The Cuban Missile Crisis
Editorial Note


On January 8, 1963, President Kennedy, Vice President Johnson, Secretary of State Rusk, Secretary of Defense McNamara, and Director of Central Intelligence McCone met with the bipartisan Congressional leadership from 5:30 to 6:35 p.m. Attending were Senators Mike Mansfield, Hubert H. Humphrey, George Smathers, Richard Russell, Everett Dirkson, Thomas Kuchel, Leverett Saltonstall and Bourke Hickenlooper and from the House of Representatives were Speaker John McCormack, Representatives Carl Albert, Hale Boggs, Carl Vinson, Thomas Morgan, Charles Halleck, Leslie Arends, and Frances Bolton. (Kennedy Library, President's Appointment Book)

McCone drafted a brief memorandum for the record of the meeting, noting that McNamara gave a briefing on South Vietnam "expressing an optimistic point of view"; Rusk briefed the Congressional leaders on the Cuban negotiations at the United Nations and on the Congo; and McCone briefed them on Cuba. McCone noted that there were "no significant questions" from the Congressional leadership.

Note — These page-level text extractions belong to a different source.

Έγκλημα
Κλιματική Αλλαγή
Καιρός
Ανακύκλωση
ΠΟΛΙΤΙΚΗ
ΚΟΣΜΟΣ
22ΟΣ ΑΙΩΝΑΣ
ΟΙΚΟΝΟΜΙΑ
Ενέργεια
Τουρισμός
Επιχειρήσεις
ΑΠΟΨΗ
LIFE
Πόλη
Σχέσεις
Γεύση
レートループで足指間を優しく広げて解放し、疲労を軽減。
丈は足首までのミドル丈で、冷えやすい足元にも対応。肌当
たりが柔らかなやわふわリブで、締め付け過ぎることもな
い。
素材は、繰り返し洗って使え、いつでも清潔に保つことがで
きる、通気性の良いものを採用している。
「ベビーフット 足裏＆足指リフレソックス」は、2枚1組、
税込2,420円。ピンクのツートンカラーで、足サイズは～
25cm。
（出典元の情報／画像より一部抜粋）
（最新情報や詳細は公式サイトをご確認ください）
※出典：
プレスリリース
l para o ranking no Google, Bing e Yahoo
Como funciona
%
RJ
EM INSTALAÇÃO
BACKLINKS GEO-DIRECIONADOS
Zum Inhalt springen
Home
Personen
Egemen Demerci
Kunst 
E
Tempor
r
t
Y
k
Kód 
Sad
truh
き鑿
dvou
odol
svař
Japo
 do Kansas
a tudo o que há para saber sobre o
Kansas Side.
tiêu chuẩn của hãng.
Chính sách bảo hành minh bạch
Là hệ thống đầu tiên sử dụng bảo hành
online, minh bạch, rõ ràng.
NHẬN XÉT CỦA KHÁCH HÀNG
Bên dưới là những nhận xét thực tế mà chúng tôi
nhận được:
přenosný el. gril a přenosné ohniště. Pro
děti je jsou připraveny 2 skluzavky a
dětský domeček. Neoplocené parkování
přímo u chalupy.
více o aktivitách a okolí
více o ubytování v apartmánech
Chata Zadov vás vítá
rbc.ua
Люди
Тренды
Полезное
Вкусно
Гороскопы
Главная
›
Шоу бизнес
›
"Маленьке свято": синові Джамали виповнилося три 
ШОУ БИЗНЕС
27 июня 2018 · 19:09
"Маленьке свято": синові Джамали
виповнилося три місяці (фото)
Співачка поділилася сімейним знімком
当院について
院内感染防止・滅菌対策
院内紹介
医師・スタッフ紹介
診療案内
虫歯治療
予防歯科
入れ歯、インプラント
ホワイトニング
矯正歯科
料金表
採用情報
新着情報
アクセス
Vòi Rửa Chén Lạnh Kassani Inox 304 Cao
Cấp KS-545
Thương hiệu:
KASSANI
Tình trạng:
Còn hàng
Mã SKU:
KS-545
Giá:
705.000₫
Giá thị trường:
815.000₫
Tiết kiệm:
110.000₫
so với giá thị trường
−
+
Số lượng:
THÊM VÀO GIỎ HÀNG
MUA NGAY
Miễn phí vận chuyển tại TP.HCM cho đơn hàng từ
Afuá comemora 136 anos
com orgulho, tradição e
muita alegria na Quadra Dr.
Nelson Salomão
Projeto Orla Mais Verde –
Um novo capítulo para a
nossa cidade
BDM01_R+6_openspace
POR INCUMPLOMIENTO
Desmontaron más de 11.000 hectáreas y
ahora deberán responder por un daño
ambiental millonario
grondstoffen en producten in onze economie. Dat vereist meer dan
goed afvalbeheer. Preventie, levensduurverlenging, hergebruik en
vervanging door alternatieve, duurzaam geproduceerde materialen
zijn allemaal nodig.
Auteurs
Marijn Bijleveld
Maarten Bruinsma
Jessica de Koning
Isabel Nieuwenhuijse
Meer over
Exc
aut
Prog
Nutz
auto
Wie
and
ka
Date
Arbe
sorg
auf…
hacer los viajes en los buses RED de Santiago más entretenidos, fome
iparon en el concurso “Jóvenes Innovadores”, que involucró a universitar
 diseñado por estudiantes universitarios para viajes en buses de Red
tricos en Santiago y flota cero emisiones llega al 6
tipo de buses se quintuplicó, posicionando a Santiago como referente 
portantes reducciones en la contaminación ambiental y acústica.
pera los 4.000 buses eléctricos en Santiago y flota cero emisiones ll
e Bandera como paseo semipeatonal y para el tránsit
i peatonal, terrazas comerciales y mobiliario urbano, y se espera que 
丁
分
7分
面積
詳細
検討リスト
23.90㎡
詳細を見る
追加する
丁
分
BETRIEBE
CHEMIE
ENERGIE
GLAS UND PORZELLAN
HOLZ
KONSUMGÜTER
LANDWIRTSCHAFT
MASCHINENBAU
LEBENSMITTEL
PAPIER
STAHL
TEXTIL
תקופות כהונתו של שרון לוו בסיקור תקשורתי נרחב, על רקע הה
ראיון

McCone's January 8 briefing statement was attached to his January 9 memorandum for the record. In it he stated that the Soviet Union had withdrawn 42 strategic missiles, 42 jet bombers and their related equipment and about four or five thousand military personnel associated with the maintenance and operation of this equipment--leaving approximately 17,000 Soviet troops still in Cuba. McCone noted that the Intelligence community believed, but could not prove by aerial recon- naissance, that these withdrawals represent all the strategic weapons placed in Cuba by the Soviet Union. Aerial reconnaissance would reveal if strategic missiles were reintroduced or reactivated. McCone stressed that there was still a substantial Soviet military presence in Cuba. McCone summarized the situation as follows: "Castro remains in control, his attitudes seem unchanged, but the Soviets have retained sufficient military capability in Cuba to give them powerful leverage on Castro should he oppose their policies too actively." McCone finished his briefing with an overview of the current areas in Latin America in danger of subversion directed by Moscow and Havana. (Central Intelligence Agency, DCI/McCone Files, Job 80-B01285A, DCI Meetings with the President, 1 January-31 March 1963) For McCone's briefing paper and memorandum for the record, see the Supplement.